→ Text provided:
BEGIN
# HGVC Season Points



## 1kabooki (Apr 10, 2007)

Thanks for all of your information.  This is my first post to the TUG BBS.  

I have a question regarding the clubpoint values system.  As per the very useful link about HGVC (http://www.tug2.net/advice/hgvc.htm) on the pinned post (http://www.tugbbs.com/forums/showthread.php?t=24754), there are 4 seasons.  Bronze, Silver, Gold, Platinum.  

In the materials I received from HGVC Vacations Introductions Program for the Las Vegas Hilton on the strip, I see that there are only Gold and Platinum seasons for the resorts in the program.  Some only have one season.  For  example, the Hawaii Hilton Village resort only has one season that costs 5,000 points for one week.  The Las Vegas Strip Hotel only has a Gold and Platinum season.  In contrast, the TUG HGVC advice post notes that the Hawaii resort has 2 seasons and that the Las Vegas Hotel has 4 seasons.

Has the point system seasons changed?  Thanks in advance for your help.


----------



## PigsDad (Apr 10, 2007)

The point system has not changed -- not every resort has every season.  You can check out the season chart to see all of the resorts and their respective seasons.

The number of points needed to stay at a HGVC property depend on two things: season, and unit type.  When you say that "the Hawaii Hilton Village resort only has one season that costs 5,000 points for one week", what you mean is that a standard 2BR unit would cost 5000 points in Gold season.  In Platinum season, you could stay in a standard 1BR unit for 4800 points, for example.  Or even less points for a studio.  You can look at the point chart to see the full list of room types and point costs for each season.
END
→ Data:
BEGIN
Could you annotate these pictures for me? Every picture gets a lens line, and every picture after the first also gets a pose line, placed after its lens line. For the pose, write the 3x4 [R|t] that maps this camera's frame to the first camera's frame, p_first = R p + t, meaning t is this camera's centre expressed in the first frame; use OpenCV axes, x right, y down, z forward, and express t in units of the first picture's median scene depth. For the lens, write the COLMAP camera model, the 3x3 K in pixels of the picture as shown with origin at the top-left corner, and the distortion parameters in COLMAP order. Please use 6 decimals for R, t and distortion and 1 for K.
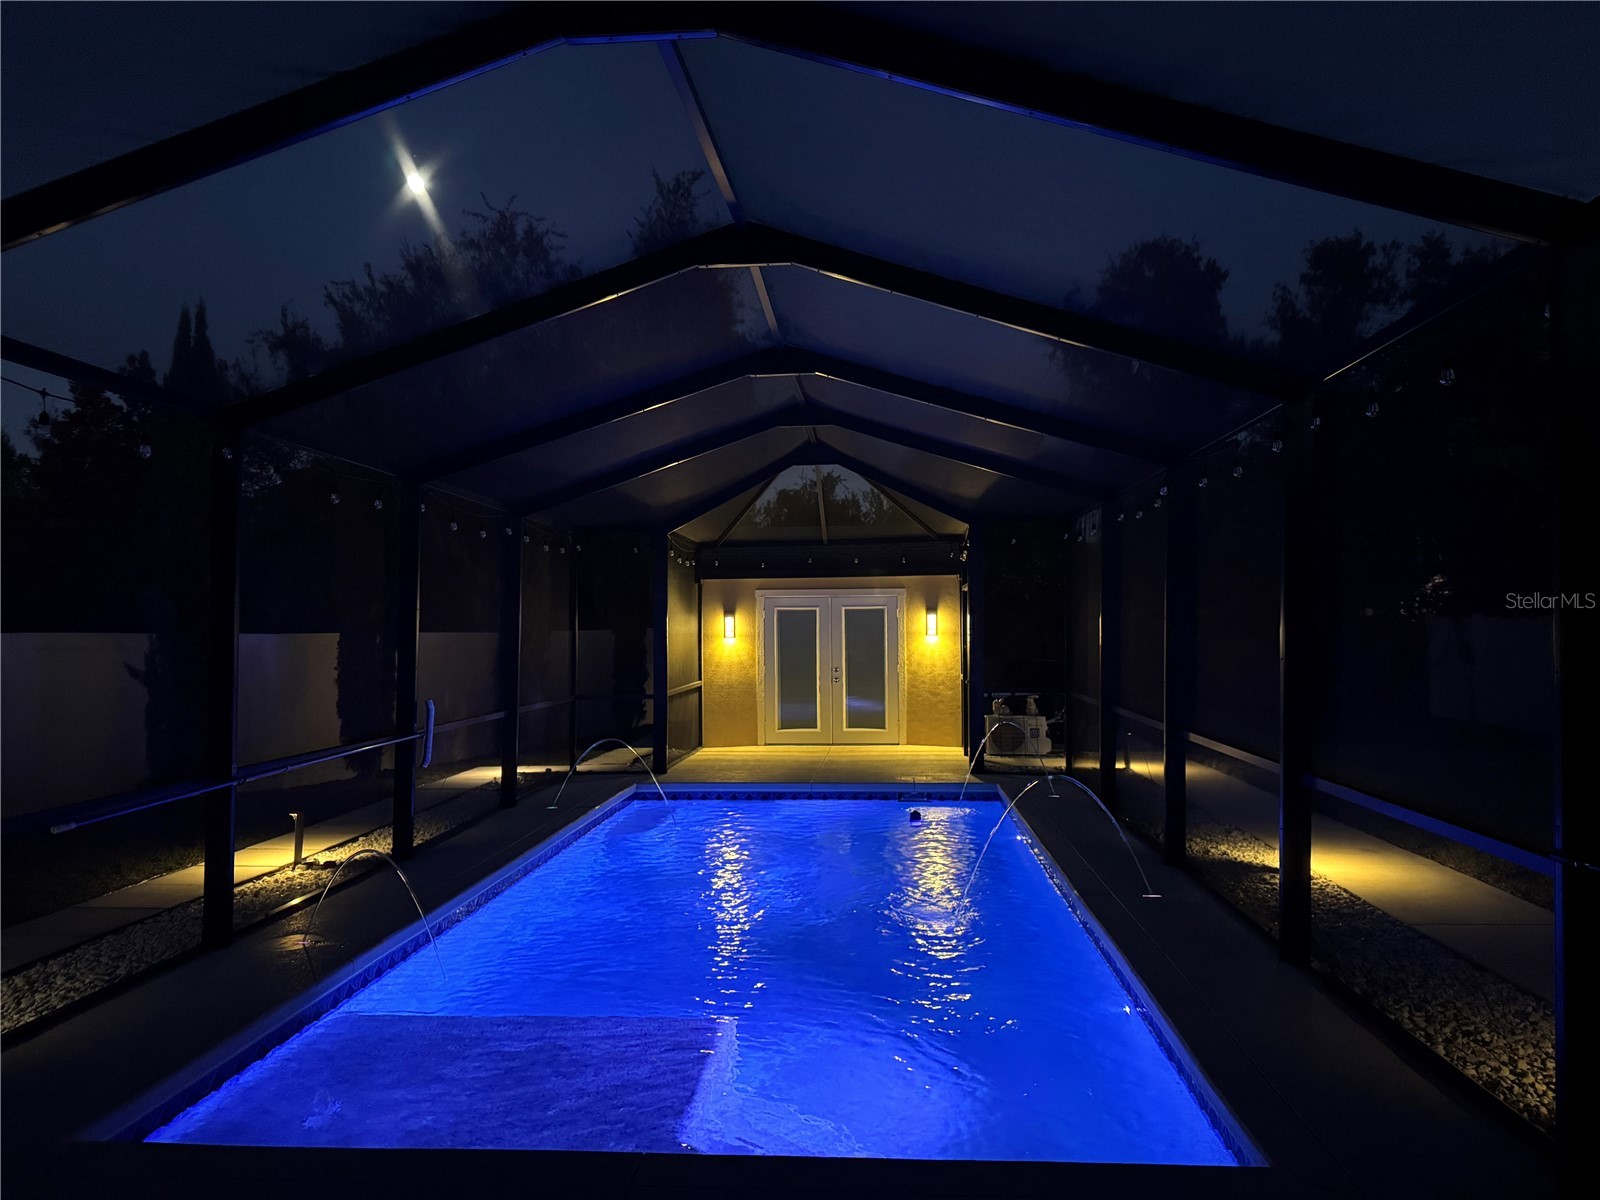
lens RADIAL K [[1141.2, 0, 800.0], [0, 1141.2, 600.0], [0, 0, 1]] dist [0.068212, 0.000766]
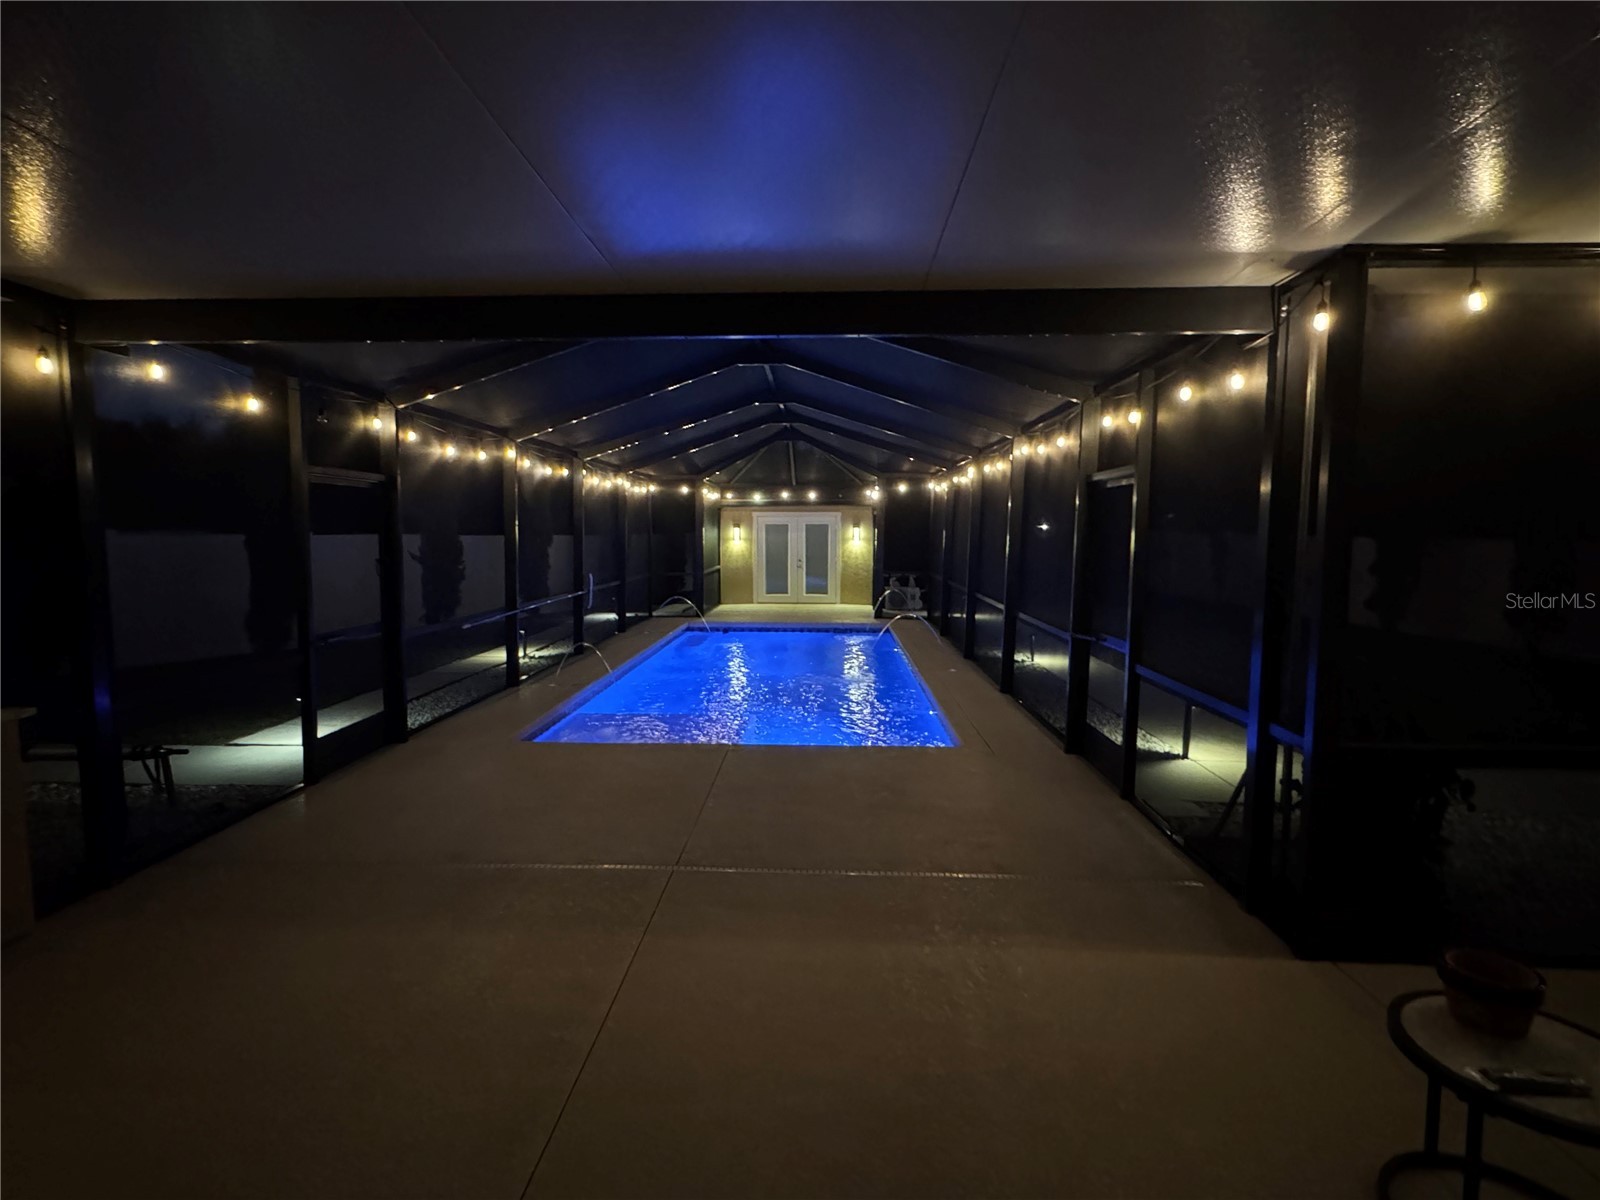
END
→ Exercise requirements: Please update the HGVC season points thread from the part beginning at "## 1kabooki (Apr" and stopping after "Silver, Gold, Platinum.", replacing "clubpoint" with "club point". The material comes from a separate source.

→ Written answer:
## 1kabooki (Apr 10, 2007)

Thanks for all of your information.  This is my first post to the TUG BBS.  

I have a question regarding the club point values system.  As per the very useful link about HGVC (http://www.tug2.net/advice/hgvc.htm) on the pinned post (http://www.tugbbs.com/forums/showthread.php?t=24754), there are 4 seasons.  Bronze, Silver, Gold, Platinum.